2 января 1818 года Байрон подписывает посвящение Гобгоузу в четвертой песне «Чайльд Гарольда». Это предисловие так же интересно, как сама поэма. «Обращаясь к вам, я от вымысла иду к истине, посвящая вам завершенное или во всяком случае оконченное поэтическое произведение, самое длинное и самое продуманное, и самое понятное из всего, что я писал, я хочу оказать честь себе, вспоминая о вашей дружбе.» И далее: «…даже число, помеченное на этом письме, — годовщина самого несчастного дня в моем прошлом» (2 января 1815 года — день бракосочетания лорда Байрона и мисс Изабеллы Мильбенк).

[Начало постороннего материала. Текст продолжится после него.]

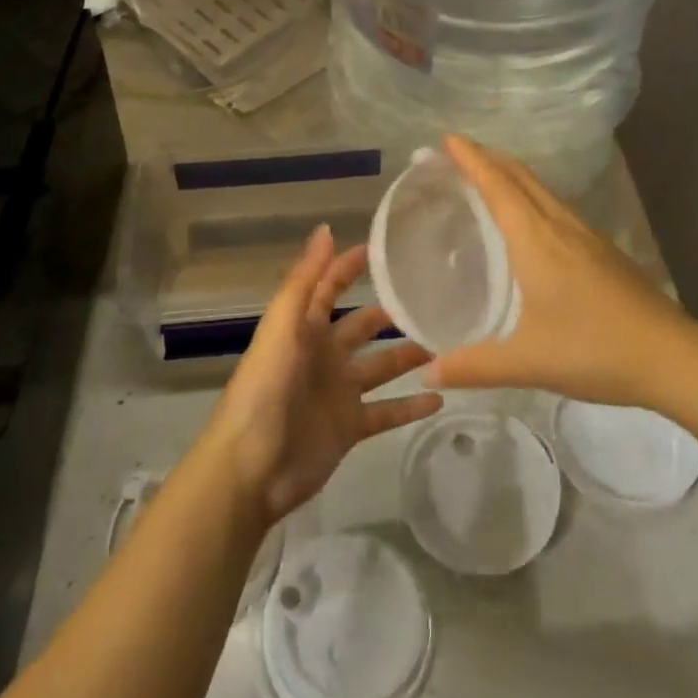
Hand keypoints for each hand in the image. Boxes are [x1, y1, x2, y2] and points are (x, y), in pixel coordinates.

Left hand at [204, 226, 442, 522]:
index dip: (349, 266)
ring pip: (381, 367)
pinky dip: (411, 406)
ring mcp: (338, 393)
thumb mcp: (283, 326)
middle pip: (362, 327)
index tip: (385, 248)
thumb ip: (305, 280)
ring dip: (408, 356)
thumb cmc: (265, 388)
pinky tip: (441, 397)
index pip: (328, 287)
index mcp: (303, 329)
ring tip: (446, 343)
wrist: (252, 468)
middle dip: (390, 313)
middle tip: (431, 298)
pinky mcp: (350, 428)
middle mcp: (323, 355)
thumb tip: (325, 229)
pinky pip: (387, 412)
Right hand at [422, 135, 697, 407]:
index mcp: (537, 241)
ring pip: (543, 191)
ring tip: (489, 179)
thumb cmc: (596, 350)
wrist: (675, 358)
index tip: (448, 138)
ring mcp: (588, 237)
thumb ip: (474, 367)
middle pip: (522, 177)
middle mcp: (562, 227)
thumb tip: (428, 372)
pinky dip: (533, 198)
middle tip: (458, 154)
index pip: (498, 186)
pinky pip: (559, 208)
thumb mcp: (527, 362)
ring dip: (513, 176)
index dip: (471, 159)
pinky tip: (532, 223)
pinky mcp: (605, 252)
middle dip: (489, 158)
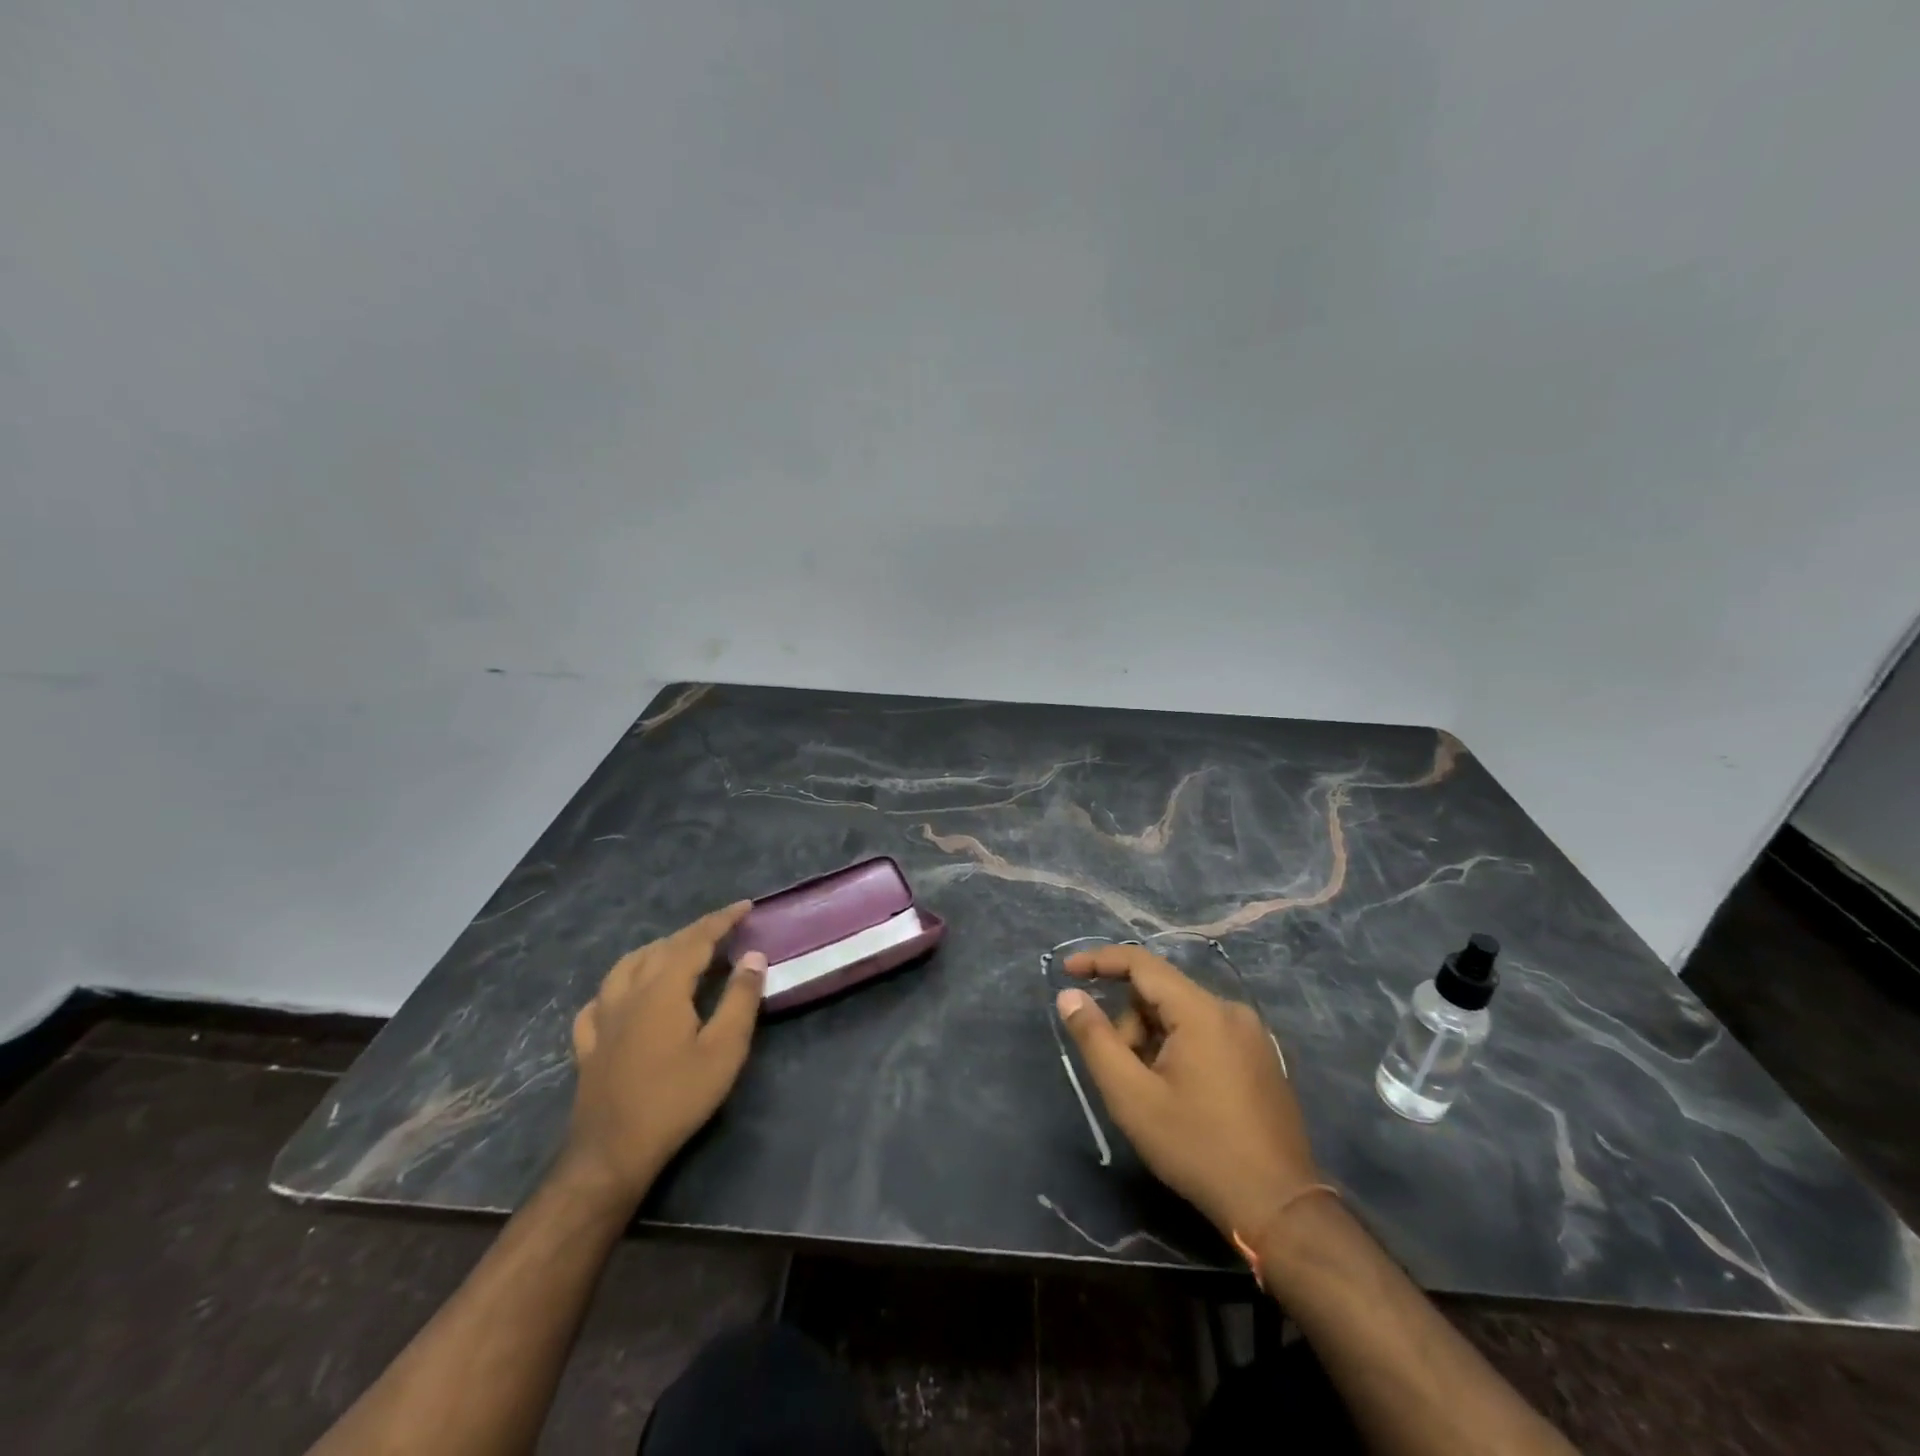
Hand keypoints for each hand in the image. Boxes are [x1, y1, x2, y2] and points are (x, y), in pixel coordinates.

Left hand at [562, 901, 764, 1205]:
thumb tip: (753, 956)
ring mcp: (603, 1018)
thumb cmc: (676, 1098)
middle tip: (723, 929)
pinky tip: (623, 994)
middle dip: (694, 933)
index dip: (721, 920)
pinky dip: (619, 984)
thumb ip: (740, 998)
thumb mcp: (724, 1049)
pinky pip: (600, 999)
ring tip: (677, 951)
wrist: (612, 1152)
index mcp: (663, 988)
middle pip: (662, 948)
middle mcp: (629, 992)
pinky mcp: (588, 1044)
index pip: (695, 940)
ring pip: (627, 966)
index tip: (745, 906)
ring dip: (656, 950)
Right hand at [1058, 944, 1319, 1238]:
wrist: (1279, 1208)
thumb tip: (1069, 995)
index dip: (1099, 961)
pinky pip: (1205, 1033)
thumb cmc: (1198, 1148)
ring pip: (1181, 1016)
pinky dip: (1178, 1049)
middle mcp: (1230, 1010)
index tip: (1066, 971)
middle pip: (1160, 994)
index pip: (1141, 963)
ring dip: (1152, 1041)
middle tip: (1119, 1073)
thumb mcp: (1132, 1096)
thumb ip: (1096, 1039)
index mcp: (1202, 1011)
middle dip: (1129, 1025)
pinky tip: (1177, 1094)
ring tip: (1150, 1093)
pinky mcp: (1260, 1057)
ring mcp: (1251, 1034)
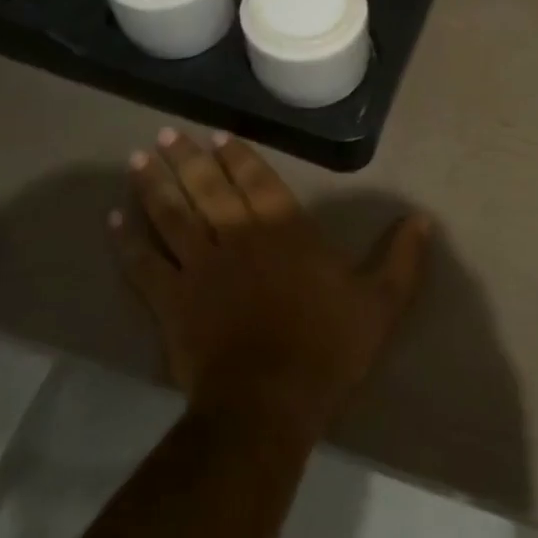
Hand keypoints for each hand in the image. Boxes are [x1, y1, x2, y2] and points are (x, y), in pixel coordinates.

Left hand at [110, 128, 431, 437]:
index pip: (257, 180)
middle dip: (187, 159)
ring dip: (153, 186)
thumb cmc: (327, 347)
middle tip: (167, 135)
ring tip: (138, 161)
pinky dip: (128, 242)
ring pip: (170, 216)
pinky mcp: (171, 301)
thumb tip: (422, 218)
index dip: (238, 155)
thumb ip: (401, 257)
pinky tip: (115, 222)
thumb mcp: (381, 302)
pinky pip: (144, 264)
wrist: (269, 401)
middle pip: (206, 188)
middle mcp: (236, 236)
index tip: (218, 135)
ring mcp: (198, 267)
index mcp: (284, 231)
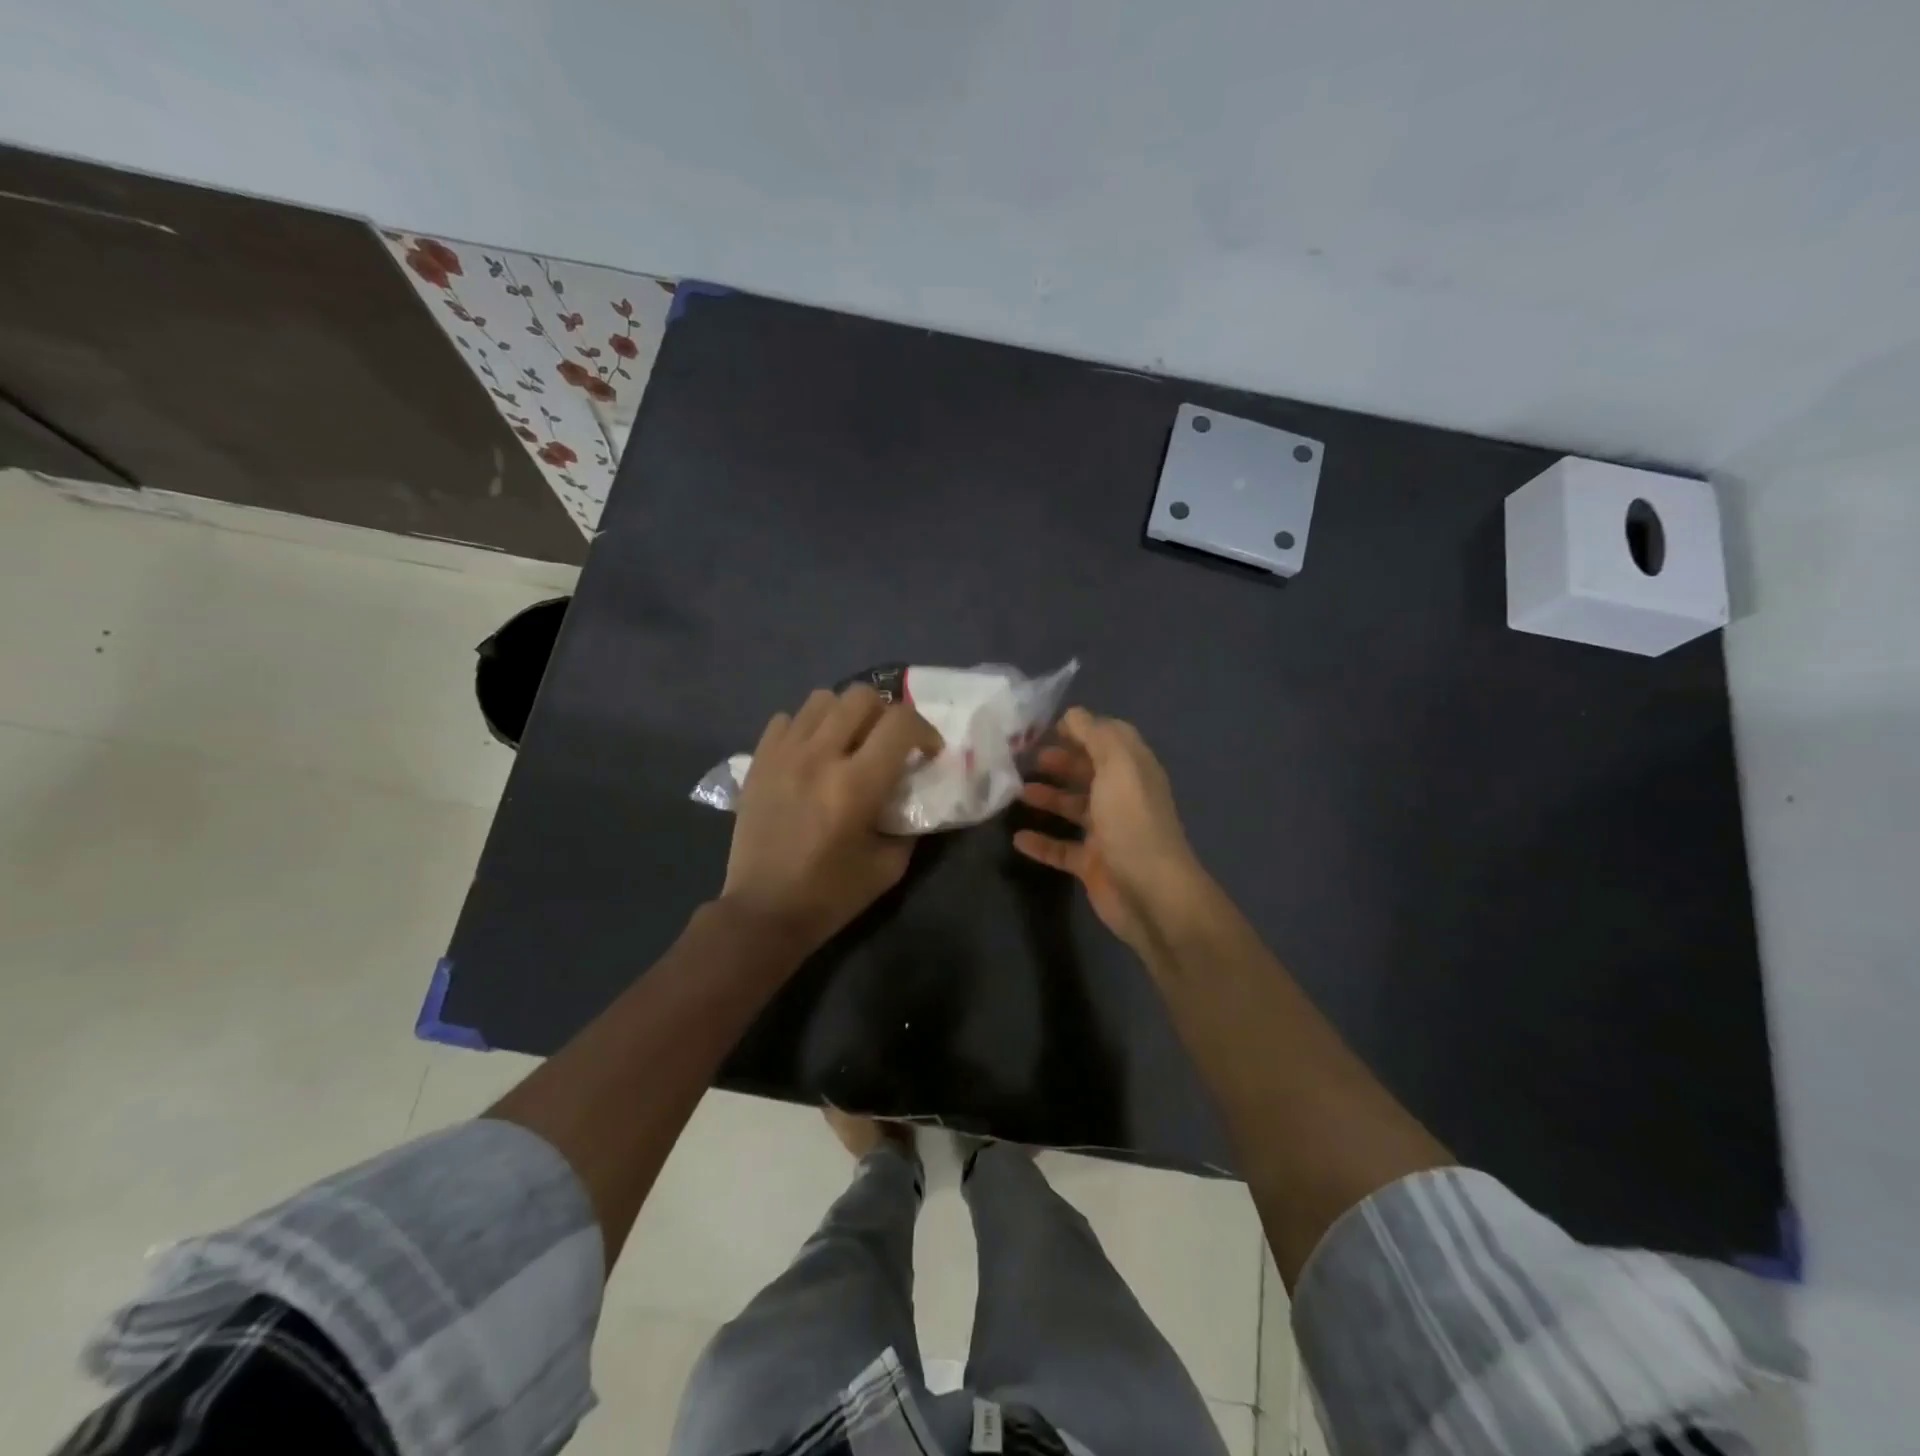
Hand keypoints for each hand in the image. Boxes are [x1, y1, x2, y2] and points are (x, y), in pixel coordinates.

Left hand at [721, 685, 943, 955]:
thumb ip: (909, 822)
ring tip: (848, 743)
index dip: (925, 730)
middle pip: (861, 696)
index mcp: (855, 785)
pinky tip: (811, 755)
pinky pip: (786, 719)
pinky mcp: (758, 761)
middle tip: (888, 743)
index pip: (901, 723)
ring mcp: (783, 755)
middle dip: (886, 714)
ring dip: (845, 715)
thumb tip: (914, 791)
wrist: (762, 912)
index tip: (927, 752)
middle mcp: (819, 757)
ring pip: (822, 699)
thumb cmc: (830, 895)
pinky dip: (806, 728)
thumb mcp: (889, 866)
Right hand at [1014, 707, 1208, 953]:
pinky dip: (1041, 842)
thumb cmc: (1132, 821)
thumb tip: (1074, 714)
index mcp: (1133, 770)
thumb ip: (1096, 735)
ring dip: (1047, 798)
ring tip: (1016, 793)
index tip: (1047, 728)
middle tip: (1025, 759)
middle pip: (1088, 772)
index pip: (1108, 739)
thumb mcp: (1117, 765)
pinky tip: (1018, 838)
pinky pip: (1061, 849)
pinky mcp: (1093, 864)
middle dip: (1060, 762)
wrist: (1151, 893)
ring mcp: (1107, 833)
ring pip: (1073, 809)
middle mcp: (1122, 798)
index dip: (1081, 730)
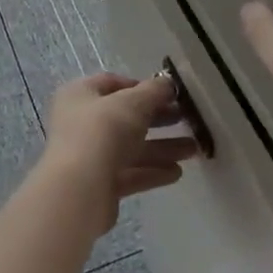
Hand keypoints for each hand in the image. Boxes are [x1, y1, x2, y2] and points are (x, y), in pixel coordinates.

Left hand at [38, 73, 196, 237]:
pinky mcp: (99, 184)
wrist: (78, 190)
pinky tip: (177, 172)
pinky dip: (152, 171)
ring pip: (130, 147)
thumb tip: (168, 83)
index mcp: (80, 95)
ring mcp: (89, 155)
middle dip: (158, 119)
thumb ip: (153, 91)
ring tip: (193, 150)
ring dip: (162, 147)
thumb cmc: (102, 131)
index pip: (112, 83)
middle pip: (125, 117)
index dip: (141, 86)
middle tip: (186, 120)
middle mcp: (80, 122)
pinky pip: (130, 173)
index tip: (169, 94)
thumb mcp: (132, 103)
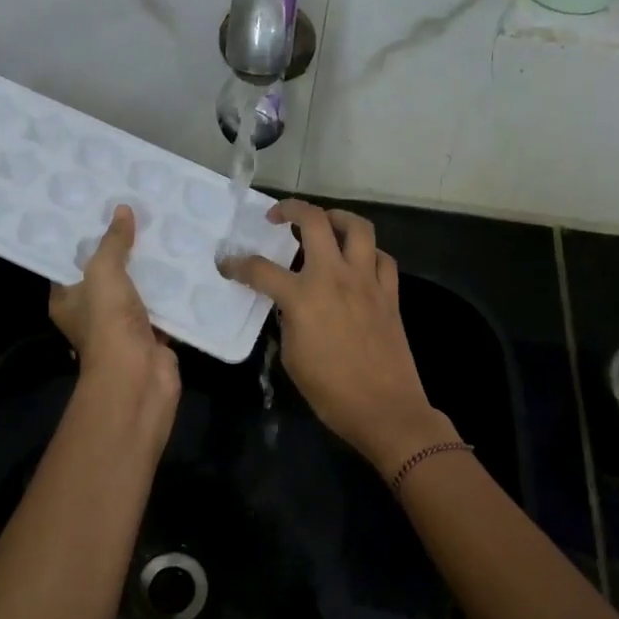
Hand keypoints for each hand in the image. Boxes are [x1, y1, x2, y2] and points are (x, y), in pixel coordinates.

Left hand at [50, 205, 179, 438]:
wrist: (138, 377)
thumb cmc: (108, 322)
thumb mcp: (104, 272)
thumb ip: (113, 242)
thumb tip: (123, 210)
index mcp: (68, 300)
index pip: (71, 264)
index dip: (86, 239)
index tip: (104, 211)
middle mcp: (92, 313)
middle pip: (108, 275)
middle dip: (125, 251)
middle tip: (143, 216)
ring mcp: (123, 327)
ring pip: (138, 291)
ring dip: (152, 271)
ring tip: (169, 234)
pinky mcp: (152, 335)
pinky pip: (163, 308)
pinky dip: (174, 293)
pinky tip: (187, 266)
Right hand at [219, 200, 457, 474]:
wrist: (384, 408)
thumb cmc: (331, 391)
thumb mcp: (292, 356)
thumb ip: (288, 321)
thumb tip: (291, 306)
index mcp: (303, 297)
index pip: (261, 270)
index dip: (238, 265)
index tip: (228, 264)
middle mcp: (335, 277)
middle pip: (314, 222)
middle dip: (291, 209)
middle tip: (278, 217)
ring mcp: (367, 281)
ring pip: (358, 227)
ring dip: (337, 218)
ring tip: (324, 224)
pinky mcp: (390, 293)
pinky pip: (382, 258)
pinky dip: (368, 253)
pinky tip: (358, 263)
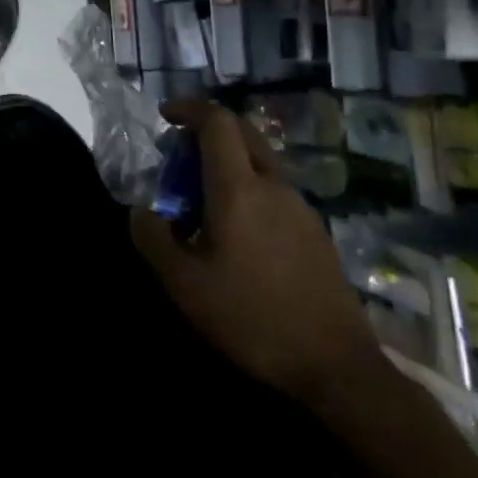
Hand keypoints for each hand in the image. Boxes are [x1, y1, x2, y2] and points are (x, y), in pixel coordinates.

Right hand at [130, 101, 383, 406]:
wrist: (338, 368)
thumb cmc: (252, 319)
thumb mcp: (184, 284)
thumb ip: (153, 239)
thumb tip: (140, 211)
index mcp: (239, 189)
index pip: (217, 122)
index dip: (188, 109)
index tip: (165, 116)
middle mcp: (274, 187)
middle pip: (243, 133)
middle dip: (208, 130)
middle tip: (179, 153)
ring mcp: (301, 209)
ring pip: (260, 163)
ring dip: (228, 163)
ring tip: (201, 200)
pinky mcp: (316, 233)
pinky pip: (275, 191)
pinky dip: (248, 189)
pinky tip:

Говоря о содержании последней песни, Байрон сообщает: «Я устал проводить границу между героем и автором, ее все равно никто не признает». Далее Байрон говорит о характере итальянской национальности, стремясь об'яснить свое пристрастие к новой родине. Он произносит ряд имен, которые кажутся ему великими только потому, что они связаны с национально-освободительным движением Италии. Вот почему среди этого перечня мы встречаем Уго Фосколо. А дальше Байрон уже приводит имена безвестных римских рабочих, которые поют песню о своем родном городе, и делает вывод об удивительной даровитости римского простонародия, о его восприимчивости, о кипучести его гения и о той единственной жажде, которая достойна одаренного человека всех сословий, которая называется «жаждой бессмертия» — бессмертия независимости.